▸ GIVEN TEXT
Tuesday, February 21, 2006

You wanna know how much of a crack-head I am? I was just in the shower, reading images into the water marks and getting more ideas for my story (or at least A story). Yah, I'm that crazy. It takes all kinds, right?

Monday, February 20, 2006

Before going any further, everyone check out Eric Genuis. He's a brilliant composer. Even if you don't like religious messages, his instrumental compositions are some of the most beautiful I've ever heard, and I don't think he'll leave my top 5 for quite some time.

I have been thinking a lot about my life. I am truly blessed, not because God gave me good gifts and abilities, but because of the people he has put into my life. I constantly feel as though the gamepiece that is David is moved by both light and dark hands, but my friends and family, each in their way and to the limits of their ability, help me through, help me to find myself. I am not an easy person to put up with, nor to understand. I have no easy to read signs that say when I want help and when I want solitude. I have moods when I'm a great friend in return, and other moods when I see nothing and no one but things imagined and dreamed. And each step of the way, it is the people I influence and the people that influence me that help me on the path that will define me, that is defining me, more than all the thoughts and dreams and daily activities that make up my life. And so, to all the positive and negative influences (people) in my life, I thank you for helping me along the path you think I should be walking, in the midst of which, I am on the path that I am walking.

If you need anything, ask, and if necessary, ask again. Asking is the hardest thing anyone can ever do, and I do it far less frequently than I should, and probably mistake a friend in need for a friend that doesn't want help far too often as well. I would be a gentleman before a friend, a friend before a love, and anything within my power I would grant whom would value and use it. My words are through for now.

Thursday, February 16, 2006

New things: Final Fantasy XI sucks. Really, Charles needs to be rescued from this game, before he actually get into the freakin' thing. Apparently Bubble Tea, or Tappioca Tea, whatever you know it as, has a Shaved Ice varient; if you find one, get it with red beans, peanuts and green apple jelly. I have no idea either, but it was pretty good. At the very least, get the red beans, because red beans soaked soft in sugar water are really freakin' good. I may have to try doing it at home. I read and wrote a little at tango last night, which was not a bad thing. I just wish the words would come faster, but sometimes half a paragraph is still half a paragraph forward! Everyone seems to be having a troubled time right now. I have a face twitch I think is related to stress, but I'm not sure what stressors are causing it. Other people have more defined problems. Monetary hardship. Work complications. Emotionally unstabling people. If you're reading this, you're old enough to know that these times pass, that problems are resolved for better or worse, that joys and delights return (or regain the ability to reach you). I like bananas. Nothing is truly non-sequitor; we often just don't have the perspective that allows us to understand the interconnections. Laugh, you fool, before you run out of breath! [laughs] Feel free to call. I won't be home, but mom takes really good messages. But not too late; she needs her sleep. "Never underestimate the power of the masses. Though often unfocused, the direction of its gaze determines the future." "Where one lone knight may succeed, a hundred would falter." Damn you, words, and your refusal to be brought forth into the light of day! You're all there, behind my eyes, but you struggle and flee in circles, round and round, like the tigers that turned into butter. One day, I will be your master, or you will devour me, either better than this stalemate.

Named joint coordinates
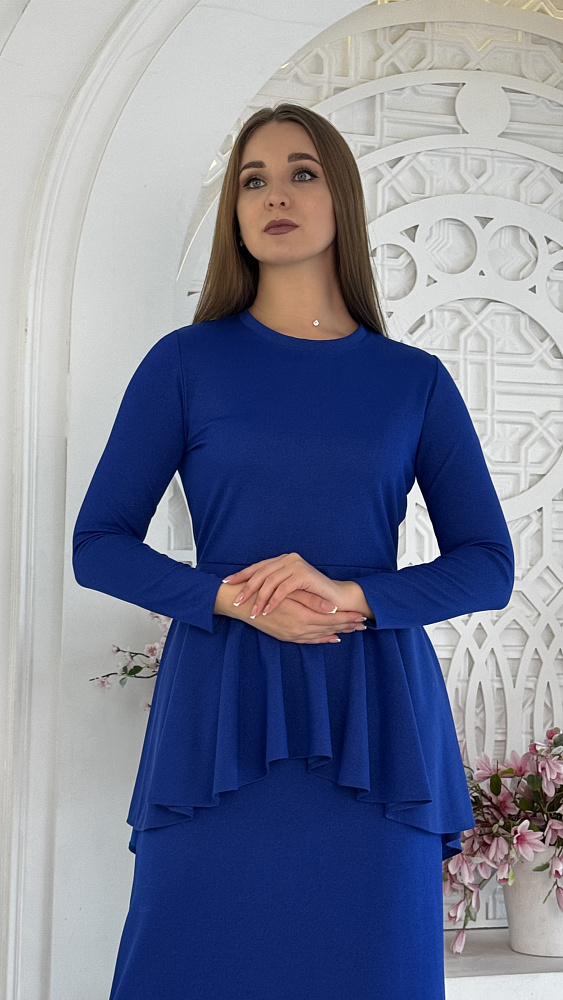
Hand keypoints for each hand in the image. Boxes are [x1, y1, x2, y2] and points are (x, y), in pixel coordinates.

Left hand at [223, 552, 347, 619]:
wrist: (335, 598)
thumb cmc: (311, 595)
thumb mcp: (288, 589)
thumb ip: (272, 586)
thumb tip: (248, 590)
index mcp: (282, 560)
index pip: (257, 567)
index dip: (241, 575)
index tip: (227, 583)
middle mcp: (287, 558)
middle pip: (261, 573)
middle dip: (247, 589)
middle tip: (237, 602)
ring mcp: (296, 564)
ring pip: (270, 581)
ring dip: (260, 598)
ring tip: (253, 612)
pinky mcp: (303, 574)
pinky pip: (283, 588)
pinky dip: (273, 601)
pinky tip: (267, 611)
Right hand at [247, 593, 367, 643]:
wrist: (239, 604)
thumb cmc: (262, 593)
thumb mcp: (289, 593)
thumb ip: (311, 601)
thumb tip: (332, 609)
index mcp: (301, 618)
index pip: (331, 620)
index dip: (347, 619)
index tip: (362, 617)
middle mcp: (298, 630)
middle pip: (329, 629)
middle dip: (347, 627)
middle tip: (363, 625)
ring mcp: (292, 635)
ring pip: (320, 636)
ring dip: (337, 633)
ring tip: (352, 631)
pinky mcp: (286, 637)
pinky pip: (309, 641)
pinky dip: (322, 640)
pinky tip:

▸ STUDY QUESTIONS
**A)** Repeat the passage of the blog posts from "You wanna know" to "quite some time.".
**B)** Answer these questions on the blog posts:
(i) Where was the writer when reading images into the water marks?
(ii) What does the writer call Eric Genuis?
(iii) Which three additions does the writer suggest for the Shaved Ice version of Bubble Tea?
**C)** What comes next in the blog posts? Take them further from their last sentence.

▸ OUTPUTS FOR THE TASKS
**A)**
You wanna know how much of a crack-head I am? I was just in the shower, reading images into the water marks and getting more ideas for my story (or at least A story). Yah, I'm that crazy. It takes all kinds, right?

Monday, February 20, 2006

Before going any further, everyone check out Eric Genuis. He's a brilliant composer. Even if you don't like religious messages, his instrumental compositions are some of the most beautiful I've ever heard, and I don't think he'll leave my top 5 for quite some time.

**B)**
(i) In the shower.
(ii) A brilliant composer.
(iii) Red beans, peanuts and green apple jelly.

**C)**
Tuesday, February 14, 2006

So, for anyone with whom I don't speak on a regular basis, here is a recap of my life right now (with, as always, commentary):

1) I'm in a "reading and writing" mood, as opposed to a "dancing and socializing" mood. advantages: I'm getting things read and written. disadvantages: I'm irritable and distant.

2) I love stringed instruments. If someone were interested in seducing me, learning to play the cello well would get you halfway there.

3) I'm interested in learning to dance. Western Style was fun and easy to pick up. Tango was fun and easy to pick up at first, but the complexities are the reason I like it, and I'm getting out of practice dancing With Skill. Swing is easy to fall back into old habits, but learning the new stuff just isn't happening, and it's Very Very Frustrating. I need the basics in some ways, but I already have so much swing under my belt that people assume I'm already intermediate/advanced. I'm not. My lindy sucks, and my west coast sucks, and my east coast is stunted, and I want to fix that.

4) I really am inspired in my writing by books more than real life. I wrote a wonderful poem the other day that I'm not going to share with anyone, because I deleted the original for my own good. And I'm writing a fantabulous story for Grace, that will never be as good as I'd like it to be. And I still have that dream to finish typing up on livejournal. And I have several wonderful talks that I'd like to give for LifeNights, but the nights that would have those topics are being shunted aside in favor of something or other that I don't care enough to know about.

5) It's Valentine's Day. And my girlfriend is far away from me, which is mostly my own fault. My brother is getting married soon (luckily he doesn't remind me too often, but it's not like I forget or something). I'm full of words that I can't say, for a variety of reasons, and it's driving me slightly insane. And there's not enough chocolate in the world, or at least within reach, to make me feel an iota better.

6) If I say I'm better, I'm not lying. If I say I'm not sick, I am.

7) I have a number seven, but it, too, is words I can't say. I'm being faithful, a gentleman and a friend, all at once. Boy it's hard. Good thing I'm up for the challenge.

8) I need sleep, though I've gotten more than usual lately, and so I'm going to bed. Look forward to more exciting episodes, like "Why David isn't Dancing" and "What David Did in Austin". Goodnight, blogger. Dream a good dream, for your own sake, because dreams are necessary.

Friday, February 10, 2006

The inherent contradiction of poetry is the attempt of the poet to capture his feelings without revealing that he feels them, to portray emotion without being emotional, and yet, he does not succeed if his poetry is not able to evoke a sympathetic reaction to that emotion within the reader or listener. In short, he must create that emotion and yet separate it from himself, himself from it.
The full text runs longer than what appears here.